Pourtant la profession de pharmacien évolue, avec de nouvelles missions de santé publique qui se sont ajoutées ces dernières années, comme la vaccination et bientôt la délivrance sans ordonnance d'antibiotiques pour l'angine et la cystite… L'Ordre des pharmaciens appelle à aller plus loin dans les transferts de compétences. Quelle est votre position?
Reprenons la sémantique : pour les antibiotiques, on parle bien de prescription (si besoin). De même, il ne s'agit pas d'un transfert de compétence, mais d'un partage de compétence qui vise à libérer du temps au professionnel qui est surchargé. Aujourd'hui, le temps médical est rare. On ne peut pas demander aux médecins de se couper en deux. Mais il y a des patients qui ont des rendez-vous...
chez le généraliste fixé à un mois, un mois et demi… Il faut que les patients les plus stables soient pris en charge par d'autres effecteurs tels que les infirmières, les sages-femmes et les pharmaciens, chacun dans leur domaine de compétences, pour libérer du temps médical afin que les médecins puissent voir davantage de patients. C'est le sens de la position du Clio [Comité de liaison inter-ordres, NDLR], mais ça ne s'est pas encore traduit dans les faits.

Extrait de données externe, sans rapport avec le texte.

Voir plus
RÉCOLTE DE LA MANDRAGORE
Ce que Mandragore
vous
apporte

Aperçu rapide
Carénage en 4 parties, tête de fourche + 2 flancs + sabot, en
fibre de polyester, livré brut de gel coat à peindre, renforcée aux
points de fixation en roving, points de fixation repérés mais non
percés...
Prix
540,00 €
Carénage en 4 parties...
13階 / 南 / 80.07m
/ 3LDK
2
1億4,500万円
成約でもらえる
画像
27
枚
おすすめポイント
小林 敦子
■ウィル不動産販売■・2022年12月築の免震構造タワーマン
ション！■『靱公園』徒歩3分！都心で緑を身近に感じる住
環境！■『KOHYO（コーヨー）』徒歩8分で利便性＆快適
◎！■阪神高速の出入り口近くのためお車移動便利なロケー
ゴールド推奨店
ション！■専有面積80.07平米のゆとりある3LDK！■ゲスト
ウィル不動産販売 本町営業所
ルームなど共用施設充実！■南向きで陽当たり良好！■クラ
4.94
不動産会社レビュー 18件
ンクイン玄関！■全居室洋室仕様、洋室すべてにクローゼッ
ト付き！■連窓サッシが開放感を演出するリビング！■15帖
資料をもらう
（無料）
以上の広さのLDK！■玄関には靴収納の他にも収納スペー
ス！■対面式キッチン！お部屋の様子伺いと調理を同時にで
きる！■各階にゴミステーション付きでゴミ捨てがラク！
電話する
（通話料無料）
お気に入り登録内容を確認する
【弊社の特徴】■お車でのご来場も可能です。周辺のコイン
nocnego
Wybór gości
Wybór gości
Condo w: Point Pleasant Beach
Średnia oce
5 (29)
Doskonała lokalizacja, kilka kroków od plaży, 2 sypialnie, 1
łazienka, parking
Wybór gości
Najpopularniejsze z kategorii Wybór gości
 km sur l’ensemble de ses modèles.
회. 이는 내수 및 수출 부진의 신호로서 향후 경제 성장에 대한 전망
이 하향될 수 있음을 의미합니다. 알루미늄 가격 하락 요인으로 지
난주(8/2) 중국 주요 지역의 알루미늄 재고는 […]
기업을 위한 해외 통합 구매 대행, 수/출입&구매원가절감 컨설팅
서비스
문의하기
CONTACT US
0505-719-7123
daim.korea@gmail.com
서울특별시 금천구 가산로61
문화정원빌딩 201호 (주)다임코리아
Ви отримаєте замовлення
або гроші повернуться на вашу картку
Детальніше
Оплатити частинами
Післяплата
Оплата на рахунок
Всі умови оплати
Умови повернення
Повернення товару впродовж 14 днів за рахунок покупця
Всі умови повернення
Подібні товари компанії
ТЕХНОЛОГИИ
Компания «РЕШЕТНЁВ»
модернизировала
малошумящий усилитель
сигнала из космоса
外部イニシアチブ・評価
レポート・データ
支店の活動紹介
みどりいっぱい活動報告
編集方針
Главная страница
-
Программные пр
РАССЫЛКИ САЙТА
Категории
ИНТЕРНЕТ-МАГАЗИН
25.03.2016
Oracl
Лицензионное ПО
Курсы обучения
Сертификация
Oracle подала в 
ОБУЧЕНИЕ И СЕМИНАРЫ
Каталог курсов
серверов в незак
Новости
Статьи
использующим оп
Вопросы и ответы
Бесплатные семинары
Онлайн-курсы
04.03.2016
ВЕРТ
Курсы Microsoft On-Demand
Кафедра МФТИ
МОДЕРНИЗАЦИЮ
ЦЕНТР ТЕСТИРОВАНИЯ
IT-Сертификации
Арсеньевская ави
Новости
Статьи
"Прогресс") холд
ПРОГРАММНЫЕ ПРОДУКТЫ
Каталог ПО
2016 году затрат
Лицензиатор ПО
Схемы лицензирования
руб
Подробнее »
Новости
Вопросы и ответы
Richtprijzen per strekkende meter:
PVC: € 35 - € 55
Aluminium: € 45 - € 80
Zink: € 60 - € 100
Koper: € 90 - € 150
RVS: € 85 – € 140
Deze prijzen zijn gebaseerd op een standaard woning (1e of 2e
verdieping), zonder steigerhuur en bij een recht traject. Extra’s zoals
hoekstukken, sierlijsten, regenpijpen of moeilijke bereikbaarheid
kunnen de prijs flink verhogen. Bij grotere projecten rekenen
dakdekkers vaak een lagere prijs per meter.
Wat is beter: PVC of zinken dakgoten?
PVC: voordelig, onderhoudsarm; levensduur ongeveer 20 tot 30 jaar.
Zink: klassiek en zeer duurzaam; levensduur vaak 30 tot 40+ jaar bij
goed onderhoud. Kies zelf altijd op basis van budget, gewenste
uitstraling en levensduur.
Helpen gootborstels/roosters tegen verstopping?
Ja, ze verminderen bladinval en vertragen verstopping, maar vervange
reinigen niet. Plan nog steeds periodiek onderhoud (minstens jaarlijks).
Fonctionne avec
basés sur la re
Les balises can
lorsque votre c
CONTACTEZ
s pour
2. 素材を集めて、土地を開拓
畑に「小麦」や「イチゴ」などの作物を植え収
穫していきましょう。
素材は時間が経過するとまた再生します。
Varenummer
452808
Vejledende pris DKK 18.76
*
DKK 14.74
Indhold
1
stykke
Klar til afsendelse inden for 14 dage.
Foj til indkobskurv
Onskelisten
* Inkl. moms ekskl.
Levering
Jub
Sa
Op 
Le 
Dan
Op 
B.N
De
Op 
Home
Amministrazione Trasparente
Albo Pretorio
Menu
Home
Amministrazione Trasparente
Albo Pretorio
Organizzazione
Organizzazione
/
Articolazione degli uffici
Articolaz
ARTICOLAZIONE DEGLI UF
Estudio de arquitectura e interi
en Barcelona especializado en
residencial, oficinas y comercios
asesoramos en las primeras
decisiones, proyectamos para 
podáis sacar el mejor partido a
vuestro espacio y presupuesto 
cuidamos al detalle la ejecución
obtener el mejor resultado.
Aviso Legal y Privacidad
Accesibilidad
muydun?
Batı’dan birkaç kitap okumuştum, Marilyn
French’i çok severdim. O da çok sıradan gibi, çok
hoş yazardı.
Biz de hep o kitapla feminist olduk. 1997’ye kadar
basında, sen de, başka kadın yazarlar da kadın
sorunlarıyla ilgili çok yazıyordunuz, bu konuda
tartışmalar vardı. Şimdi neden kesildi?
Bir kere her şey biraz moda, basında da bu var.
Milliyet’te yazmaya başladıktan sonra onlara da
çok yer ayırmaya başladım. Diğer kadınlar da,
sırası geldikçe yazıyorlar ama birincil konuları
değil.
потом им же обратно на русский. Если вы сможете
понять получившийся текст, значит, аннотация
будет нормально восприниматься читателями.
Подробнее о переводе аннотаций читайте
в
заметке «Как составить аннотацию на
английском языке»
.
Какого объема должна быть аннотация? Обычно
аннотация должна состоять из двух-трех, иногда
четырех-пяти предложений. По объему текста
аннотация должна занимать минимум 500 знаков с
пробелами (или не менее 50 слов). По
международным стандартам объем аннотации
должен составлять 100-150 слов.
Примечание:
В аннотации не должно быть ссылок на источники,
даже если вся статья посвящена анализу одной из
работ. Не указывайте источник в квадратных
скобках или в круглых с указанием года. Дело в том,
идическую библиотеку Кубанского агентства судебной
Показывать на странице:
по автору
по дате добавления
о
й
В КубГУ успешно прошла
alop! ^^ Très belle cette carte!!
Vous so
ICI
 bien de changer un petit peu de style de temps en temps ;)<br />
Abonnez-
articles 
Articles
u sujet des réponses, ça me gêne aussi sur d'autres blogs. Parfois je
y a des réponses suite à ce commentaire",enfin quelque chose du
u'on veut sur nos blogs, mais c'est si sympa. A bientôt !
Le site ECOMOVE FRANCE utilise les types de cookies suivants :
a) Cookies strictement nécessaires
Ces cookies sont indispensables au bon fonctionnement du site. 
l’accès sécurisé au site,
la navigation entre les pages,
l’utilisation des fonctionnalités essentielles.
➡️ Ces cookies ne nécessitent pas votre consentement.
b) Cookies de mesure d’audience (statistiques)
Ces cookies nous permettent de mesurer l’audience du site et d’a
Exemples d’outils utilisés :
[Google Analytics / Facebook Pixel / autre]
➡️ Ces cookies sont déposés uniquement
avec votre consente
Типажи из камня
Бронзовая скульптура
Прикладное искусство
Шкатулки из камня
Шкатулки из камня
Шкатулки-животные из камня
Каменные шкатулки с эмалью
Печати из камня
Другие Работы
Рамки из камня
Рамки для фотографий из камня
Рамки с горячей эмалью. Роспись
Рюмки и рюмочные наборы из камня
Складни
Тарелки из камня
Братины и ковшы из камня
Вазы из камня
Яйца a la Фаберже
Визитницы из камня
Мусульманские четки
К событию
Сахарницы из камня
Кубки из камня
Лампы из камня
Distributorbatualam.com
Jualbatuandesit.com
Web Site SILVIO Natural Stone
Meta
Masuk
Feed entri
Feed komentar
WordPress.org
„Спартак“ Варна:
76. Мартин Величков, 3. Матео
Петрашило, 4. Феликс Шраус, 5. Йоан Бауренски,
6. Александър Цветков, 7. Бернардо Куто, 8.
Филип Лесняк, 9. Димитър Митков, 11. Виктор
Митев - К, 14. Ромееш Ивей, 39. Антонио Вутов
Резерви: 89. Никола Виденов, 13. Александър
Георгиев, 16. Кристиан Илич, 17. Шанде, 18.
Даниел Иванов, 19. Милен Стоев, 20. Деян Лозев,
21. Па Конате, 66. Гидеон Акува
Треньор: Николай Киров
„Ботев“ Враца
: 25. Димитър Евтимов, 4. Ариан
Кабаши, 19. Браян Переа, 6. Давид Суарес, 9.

Les pharmaciens sont-ils tous en capacité d'assumer ces nouvelles responsabilités, a fortiori dans un contexte de pénurie de personnels?
Si on reprend l'exemple du Covid, j'ai vu des petites pharmacies à Paris avec des pharmaciens, tout seuls, sans salarié, qui ont réussi à s'organiser pour faire des tests, des vaccins et de la délivrance d'ordonnance. C'est vrai que c'est moins simple pour les petites structures mais il y a des missions qui prennent peu de temps, telle la vaccination. Aujourd'hui, 19 800 pharmacies sur les 20 000 et quelques vaccinent. Il est vrai qu'il y a d'autres missions, peut-être plus compliquées à mettre en place, qui ne sont pas assurées par toutes les pharmacies – typiquement, le bilan partagé de médication. Le but du syndicat, c'est d'offrir une multitude de possibilités et chacun prend ce qu'il a envie de prendre.
Faut-il aller plus loin?
Bien sûr, il y a d'autres bilans, d'autres missions qui peuvent être mis en place pour poursuivre dans le bon usage du médicament ou améliorer le repérage de pathologies. Par exemple, on va commencer à travailler sur le dépistage du risque cardiovasculaire, sur le modèle de ce qui a été mis en place par l'URPS Hauts-de-France.
Une délégation a été reçue au ministère mardi. Qu'en est-il sorti? Allez-vous donner une suite à votre mouvement?
La délégation qui a été reçue a traité essentiellement de la réforme du 3e cycle. Les négociations conventionnelles devraient s'ouvrir très rapidement, la lettre de cadrage est en cours de finalisation. Si nous n'obtenons pas très vite une date de reprise des négociations et des avancées structurantes pour l'officine, on repartira en grève avec un mouvement qui pourrait durcir, peut-être avec des fermetures d'officines entre Noël et le jour de l'an, voire pendant les Jeux olympiques. Il faut que les gens voient quelles difficultés ils rencontreront quand il n'y aura plus de pharmacies ouvertes.